_Text excerpt_
------------------------

The potential link between the information underlying patient healthcare and clinical research remains largely untapped. Information that could benefit all parties---patients, physicians, investigators, regulators and biopharmaceutical product developers---remains in disparate databases and paper records.

Over 75% of clinical trials are conducted using paper data collection, according to a recent study conducted jointly by the Clinical Data Interchange Standards Consortium (CDISC) and CenterWatch, despite overwhelming support for the concept of electronic data capture. Several factors have been responsible for the failure to move information efficiently between clinical and research settings:

- lack of standards

- unclear regulatory climate

- failure within the clinical setting to adopt electronic health records

This paper describes a collaboration among the Duke Clinical Research Institute (DCRI), Duke Clinic and CDISC demonstrating that single-source documentation can generate data streams to serve the needs of both health care delivery and clinical research. This proof-of-concept takes advantage of two converging standards, Health Level Seven's Clinical Document Architecture (HL7 CDA) and the CDISC ODM (Operational Data Model). While novel in the context of healthcare information and clinical trials, many aspects of the approach are very close to well-established XML-based publishing workflow and document management.

The current paper-based process for collecting clinical trial data is inefficient and error prone. It requires that data be entered by hand, typically on a three-part paper case report form (even if it is already in an electronic record), from which it is re-entered once or even twice into a clinical trial database before it is evaluated for errors/inconsistencies. In contrast, the standards-based and technology-enabled single-source process can reduce transcription errors, increase efficiency and facilitate information flow and timeliness of data, thus improving data quality and patient safety.

------------------------

_Tasks to complete_
1. Decide whether each statement agrees with the passage on clinical trial data, answering yes or no and quoting the words of the passage that settle it: (a) More than three quarters of clinical trials collect data on paper. (b) The proof-of-concept relies on a single standard. (c) The collaboration included the Duke Clinical Research Institute, Duke Clinic and CDISC.
2. Carry on the passage on clinical trial data, beginning right after its final sentence.
The rows that follow are taken from a different source than the passage on clinical trial data.

(Stored data entries)
------------------------

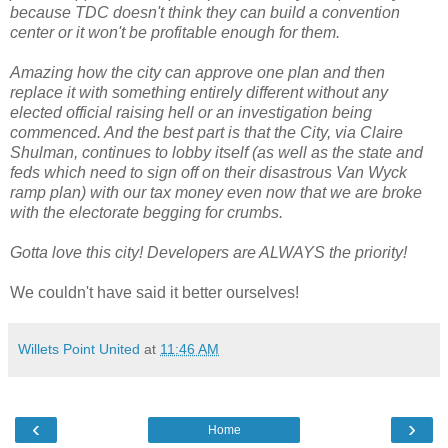
because TDC doesn't think they can build a convention
center or it won't be profitable enough for them.
Amazing how the city can approve one plan and then
replace it with something entirely different without any
elected official raising hell or an investigation being
commenced. And the best part is that the City, via Claire
Shulman, continues to lobby itself (as well as the state and
feds which need to sign off on their disastrous Van Wyck
ramp plan) with our tax money even now that we are broke
with the electorate begging for crumbs.
Gotta love this city! Developers are ALWAYS the priority!
We couldn't have said it better ourselves!
Willets Point United
at
11:46 AM
‹
›
Home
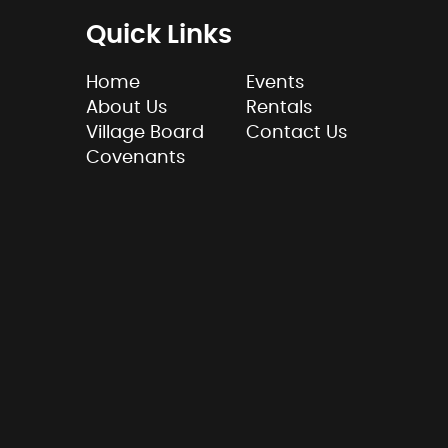
Quick Links
Home
Events
About Us
Rentals
Village Board
Contact Us
Covenants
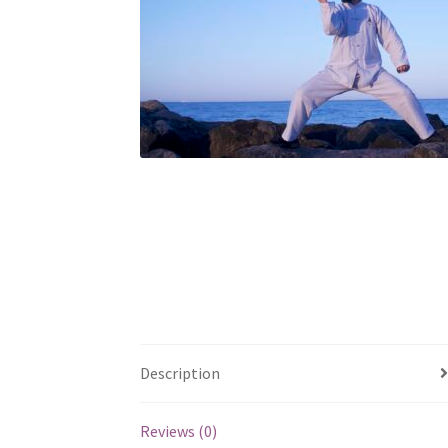
Description
Reviews (0)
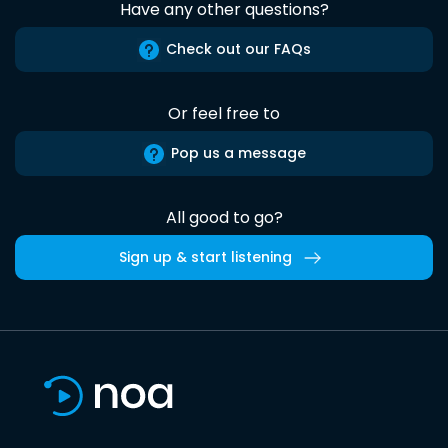
Have any other questions?
Check out our FAQs
Or feel free to
Pop us a message
All good to go?
Sign up & start listening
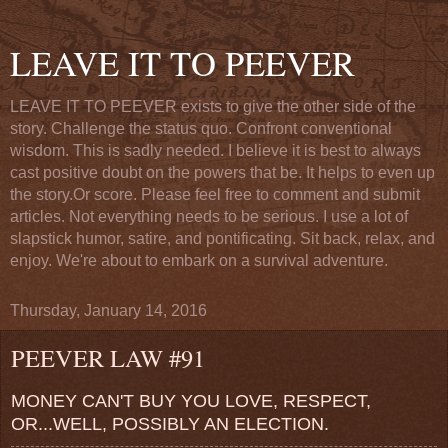
LEAVE IT TO PEEVER
LEAVE IT TO PEEVER exists to give the other side of the
story. Challenge the status quo. Confront conventional
wisdom. This is sadly needed. I believe it is best to always
cast positive doubt on the powers that be. It helps to even up
the story.Or score. Please feel free to comment and submit
articles. Not everything needs to be serious. I use a lot of
slapstick humor, satire, and pontificating. Sit back, relax, and
enjoy. We're about to embark on a survival adventure.
Thursday, January 14, 2016
PEEVER LAW #91
MONEY CAN'T BUY YOU LOVE, RESPECT,
OR...WELL, POSSIBLY AN ELECTION.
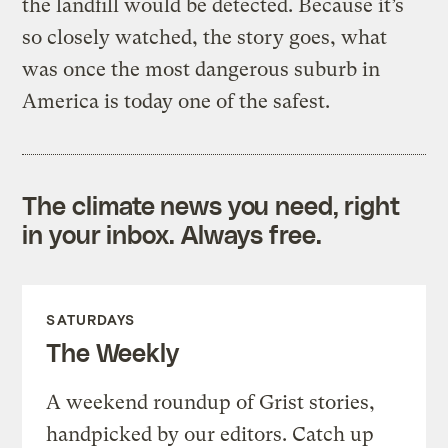
the landfill would be detected. Because it’s
so closely watched, the story goes, what
was once the most dangerous suburb in
America is today one of the safest.
The climate news you need, right
in your inbox. Always free.
SATURDAYS
The Weekly
A weekend roundup of Grist stories,
handpicked by our editors. Catch up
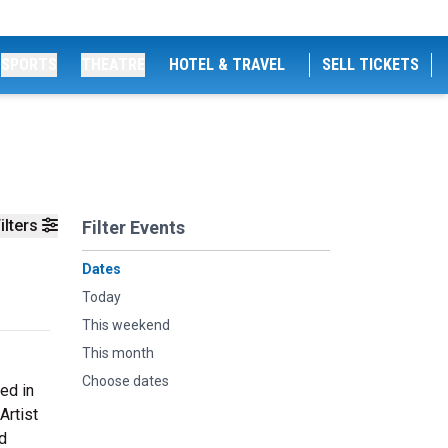
SPORTS
THEATRE
HOTEL & TRAVEL
SELL TICKETS
ilters
Filter Events
Dates
Today
This weekend
This month
Choose dates
ed in
Artist
d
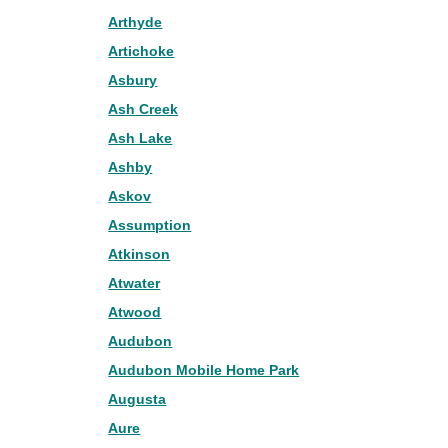
Arthyde
Artichoke
Asbury
Ash Creek
Ash Lake
Ashby
Askov
Assumption
Atkinson
Atwater
Atwood
Audubon
Audubon Mobile Home Park
Augusta
Aure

------------------------

_Answers by item number_
1.
(a) Yes: "Over 75% of clinical trials are conducted using paper data collection"
(b) No: "This proof-of-concept takes advantage of two converging standards"
(c) Yes: "a collaboration among the Duke Clinical Research Institute (DCRI), Duke Clinic and CDISC"

2.
Unlike previous attempts at electronic data capture, this project fits in with current workflow, uses a document-centric view of the healthcare record that does not presuppose existence of an electronic healthrecord and uses open, XML-based standards.

In the US, Food and Drug Administration representatives are active in the development of standards for regulatory review and warehousing of clinical data. They require that data be submitted in SAS transport files and pdf formats today, but have expressed an interest in moving to XML once appropriate standards and tools are available. FDA, CDISC and HL7 have been collaborating for over two years through a technical committee formed within HL7 (Regulated Clinical Research and Information Management RCRIM). A common informatics platform for healthcare and clinical research is one area of RCRIM interest.

This approach collapses two or three data capture steps into one, with the attendant efficiencies. It will also retain the source separately from the clinical trial data and maintain site control over these data, an important regulatory consideration. The demonstration takes advantage of two converging standards, HL7 CDA and CDISC ODM, and provides the first direct link between them.